MUSTAFA YENEROĞLU’NDAN ADALET ÇAĞRISI
Haluk Savaş’ın yardım çağrısına AK Parti İstanbul Milletvekili Mustafa Yeneroğlu’ndan yanıt geldi. Yeneroğlu “İlgili idari birimlerin mahkeme kararının gereğini hemen yapacaklarına inanıyorum.Adalet gecikmemeli.” diyerek adalet çağrısında bulundu.
Kendisini tanımıyorum.Bahsettiği konuyu araştırmadım ancak şahit olduğum benzer örnekler bana azap veriyor ve aynı zamanda terör örgütlerine karşı mücadelemizi de zaafa uğratıyor.İlgili idari birimlerin mahkeme kararının gereğini hemen yapacaklarına inanıyorum.Adalet gecikmemeli. https://t.co/rTSyUIlC5l
— Mustafa Yeneroğlu (@myeneroglu) 13 Mayıs 2019
KHK’LI KANSER HASTASININ YARDIM ÇAĞRISI
KHK’lı Psikiyatri uzmanı Prof.Dr. Haluk Savaş yaşadıklarını şu şekilde anlattı:
“Az önce TC Adana Valiliği’ndeydim; pasaport için önce tahditlerin sorgulandığı odaya girdim. Memura KHK’lı olduğumu, yargılanıp beraat ettiğimi, mahkemenin yurt dışı yasağımı kaldırdığını, iki kez tekrar etmiş kanser hastası olup yurt dışında tedavi olmak istediğimi belirttim.

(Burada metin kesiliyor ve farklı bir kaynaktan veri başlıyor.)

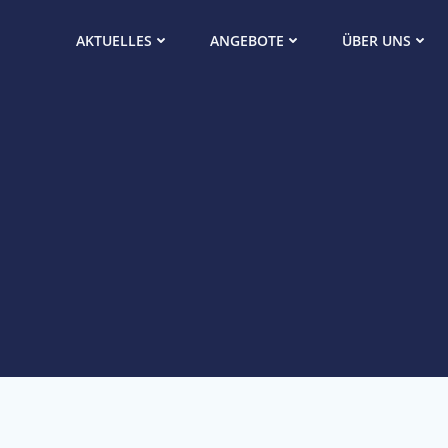
Zum
Inhalt
AKTUELLES
ANGEBOTE
ÜBER UNS
springen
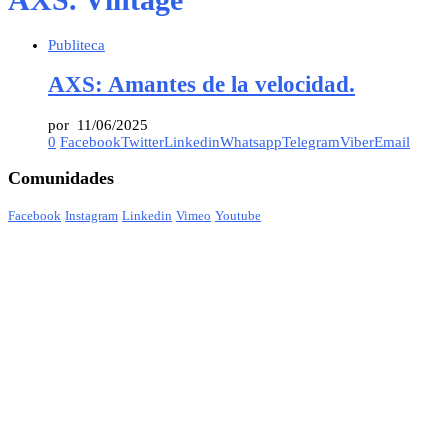
Publiteca
AXS: Amantes de la velocidad.
por
11/06/2025
0
Facebook
Twitter
Linkedin
Whatsapp
Telegram
Viber
Email
Comunidades
Facebook
Instagram
Linkedin
Vimeo
Youtube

Memur bilgisayardan baktı KHK ile kamudan ihraç olduğumdan KHK ile pasaportumun iptal olduğunu bu nedenle pasaport çıkaramayacaklarını belirtti. Yani mahkemenin benim yurt dışına çıkış yasağımı kaldırması hiç bir anlam ifade etmiyor. KHK bizi yurt içinde ölmeye” mahkum ediyor.
“Bu KHK’ya karşı ne yapabiliriz?” diye sordum. “Kanser raporlarınızla birlikte CİMER’e yazın” denildi. Benim ortalama beklenen ömrüm 39 ay, bunun 30 ayı geçti “geri kalan” 9 ayı devletin çeşitli birimleri ile “yazışarak” geçireceğiz anlaşılan. Oysa Japonya, Kore, Küba, ABD’de tedavi olabilmem için yeni geliştirilmiş önemli tedavi teknikleri var. Mesela biri 2018’de Nobel Tıp Ödülü’nü alan Prof. Allison’un immunoterapisi. Şimdi bu tedavilere bir an önce kavuşmak ve hayatta kalabilmeyi denemek yerine devletin bana ördüğü “ölüm duvarı”yla karşılaşıyorum.

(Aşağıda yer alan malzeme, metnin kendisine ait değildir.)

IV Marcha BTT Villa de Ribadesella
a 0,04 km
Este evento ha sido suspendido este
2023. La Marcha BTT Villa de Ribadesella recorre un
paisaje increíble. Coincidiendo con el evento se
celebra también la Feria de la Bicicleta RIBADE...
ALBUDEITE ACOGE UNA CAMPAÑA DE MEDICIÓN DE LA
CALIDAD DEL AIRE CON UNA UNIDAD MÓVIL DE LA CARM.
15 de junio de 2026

Sağ kalırsam, önce CİMER’e, başarılı olamazsam idari mahkemeye, başarılı olamazsam bölge idare mahkemesine, başarılı olamazsam Danıştay’a, başarılı olamazsam, AYM’ye, başarılı olamazsam AİHM’e başvuracağım. TR’de ceberrut devletle uğraşmak mı daha zor yoksa azraille mi bilemedim?”